NUS has issued a statement expressing regret for the cancellation, which it described as being the result of an "oversight."
The talk by Cherian George, a Singaporean citizen and professor of media studies at Hong Kong Baptist University, has been rescheduled for later this month after the cancellation of the original talk, which was to focus on media policies and authoritarian governments and draw on case studies from Asia, including Singapore. George was, in a famous case, denied tenure at another Singaporean university, Nanyang Technological University, despite rave reviews from his colleagues, leading many to suspect that the sensitive nature of his research on press freedoms and state power in Singapore was the reason for the denial.
Writing on his blog Air-Conditioned Nation, George said that he was asked by the head of a NUS research center to give a talk at NUS and that they agreed to a March 9 date.
“A couple of weeks later,” George wrote, “I got this email: ‘Rest assured that your visit in March is being coordinated.’ My suspicions were aroused by this assurance, since I’d not expressed any impatience. Was there some hitch, I now wondered. Sure enough, in mid-February, I was informed that ‘all visitors to the Faculty of Arts & Social Sciences [FASS] are subject to screening.’”
“A few days later, my host apologized for the holdup. I could sense his frustration and helplessness. We agreed to wait and see.”
“A few days ago, he was forced to ask for a rain check, since there was no longer time to make my travel arrangements or publicize the talk even if suddenly we got the green light,” George wrote in the essay, which was dated last Friday, the planned date for the talk.
“This afternoon, approval finally came, like the punch line to a bad joke.”
“No explanation was offered for the nature of the screening or why it had taken so long,” George wrote.
A spokesperson for NUS did not address specific questions from Inside Higher Ed about what screening procedures and protocols are in place for visiting academics such as George, and why there may have been a delay in this particular case. In a written statement, a NUS spokesperson said, “We regret that our internal administrative process took longer than expected due to an oversight, leading to this unfortunate incident. We have invited Dr. Cherian George to give a talk later this month and he has accepted.”
George’s essay does not name the scholar who invited him to NUS, but the rescheduled lecture is part of a series organized by NUS’s Center for Culture-Centered Approach to Research and Evaluation. The head of that research center did not respond to emails from Inside Higher Ed.
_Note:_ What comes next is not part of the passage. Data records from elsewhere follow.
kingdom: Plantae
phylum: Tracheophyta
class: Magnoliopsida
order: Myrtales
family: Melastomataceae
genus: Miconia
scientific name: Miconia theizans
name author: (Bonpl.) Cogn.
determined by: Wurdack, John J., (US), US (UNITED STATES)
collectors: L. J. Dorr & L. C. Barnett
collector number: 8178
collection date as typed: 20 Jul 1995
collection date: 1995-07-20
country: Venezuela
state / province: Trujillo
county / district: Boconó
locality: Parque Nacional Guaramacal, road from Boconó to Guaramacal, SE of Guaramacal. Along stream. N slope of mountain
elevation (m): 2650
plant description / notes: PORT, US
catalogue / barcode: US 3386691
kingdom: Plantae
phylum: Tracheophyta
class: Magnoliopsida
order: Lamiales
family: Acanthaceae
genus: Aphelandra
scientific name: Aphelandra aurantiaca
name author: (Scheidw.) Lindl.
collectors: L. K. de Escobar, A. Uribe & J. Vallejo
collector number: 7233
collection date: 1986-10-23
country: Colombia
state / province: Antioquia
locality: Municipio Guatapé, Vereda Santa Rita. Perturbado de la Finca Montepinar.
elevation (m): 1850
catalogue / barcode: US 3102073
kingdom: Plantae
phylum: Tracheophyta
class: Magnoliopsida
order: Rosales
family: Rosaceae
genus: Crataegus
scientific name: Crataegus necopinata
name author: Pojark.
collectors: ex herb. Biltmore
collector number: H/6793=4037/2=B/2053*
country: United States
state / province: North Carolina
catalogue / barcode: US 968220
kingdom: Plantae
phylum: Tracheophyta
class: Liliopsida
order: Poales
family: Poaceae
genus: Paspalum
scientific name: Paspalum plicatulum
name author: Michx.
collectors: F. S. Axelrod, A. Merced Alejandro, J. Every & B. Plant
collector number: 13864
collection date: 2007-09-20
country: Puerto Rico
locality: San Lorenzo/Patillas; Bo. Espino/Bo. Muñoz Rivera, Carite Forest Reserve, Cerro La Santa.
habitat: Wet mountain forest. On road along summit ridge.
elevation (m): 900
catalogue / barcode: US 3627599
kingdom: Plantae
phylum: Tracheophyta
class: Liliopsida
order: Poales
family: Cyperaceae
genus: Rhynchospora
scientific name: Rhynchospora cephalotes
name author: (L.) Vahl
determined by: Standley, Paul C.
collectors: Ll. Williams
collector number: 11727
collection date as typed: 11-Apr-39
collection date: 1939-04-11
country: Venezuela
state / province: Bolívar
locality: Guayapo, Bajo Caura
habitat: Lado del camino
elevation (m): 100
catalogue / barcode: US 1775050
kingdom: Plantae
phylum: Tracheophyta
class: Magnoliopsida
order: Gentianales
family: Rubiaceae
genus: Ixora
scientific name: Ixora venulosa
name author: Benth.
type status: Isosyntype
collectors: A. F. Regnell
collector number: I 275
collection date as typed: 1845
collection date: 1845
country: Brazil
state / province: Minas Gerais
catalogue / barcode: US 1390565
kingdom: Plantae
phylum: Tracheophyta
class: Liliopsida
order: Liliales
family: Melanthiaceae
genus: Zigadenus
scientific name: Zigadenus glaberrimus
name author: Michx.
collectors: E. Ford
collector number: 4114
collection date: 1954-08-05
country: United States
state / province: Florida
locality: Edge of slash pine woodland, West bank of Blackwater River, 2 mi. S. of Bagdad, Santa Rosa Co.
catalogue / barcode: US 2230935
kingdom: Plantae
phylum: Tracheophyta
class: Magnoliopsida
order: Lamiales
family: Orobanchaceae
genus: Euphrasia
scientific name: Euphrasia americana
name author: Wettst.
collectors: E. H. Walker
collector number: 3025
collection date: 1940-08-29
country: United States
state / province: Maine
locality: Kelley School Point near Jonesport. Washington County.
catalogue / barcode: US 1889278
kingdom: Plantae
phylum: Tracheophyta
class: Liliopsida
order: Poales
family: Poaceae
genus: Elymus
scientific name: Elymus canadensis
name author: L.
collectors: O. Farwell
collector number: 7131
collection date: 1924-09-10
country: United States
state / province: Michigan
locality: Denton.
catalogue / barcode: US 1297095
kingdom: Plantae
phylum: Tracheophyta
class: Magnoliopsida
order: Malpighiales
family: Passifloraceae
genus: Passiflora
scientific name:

“In my time as an academic, I have given talks on campuses in around 25 countries,” George wrote. “This is the first time that an invitation to speak has been, in effect, voided. It’s the kind of hitch that I’m mentally prepared for if I need to deal with universities in the People’s Republic of China. I wasn’t expecting it from my own country. I wonder if we’ve hit a new low (and new heights of irony), when the NUS Faculty of Arts and Social Sciences, in which foreigners occupy half the head-of-department positions, can’t freely decide to have a Singapore citizen visit for a couple of hours to share his research.”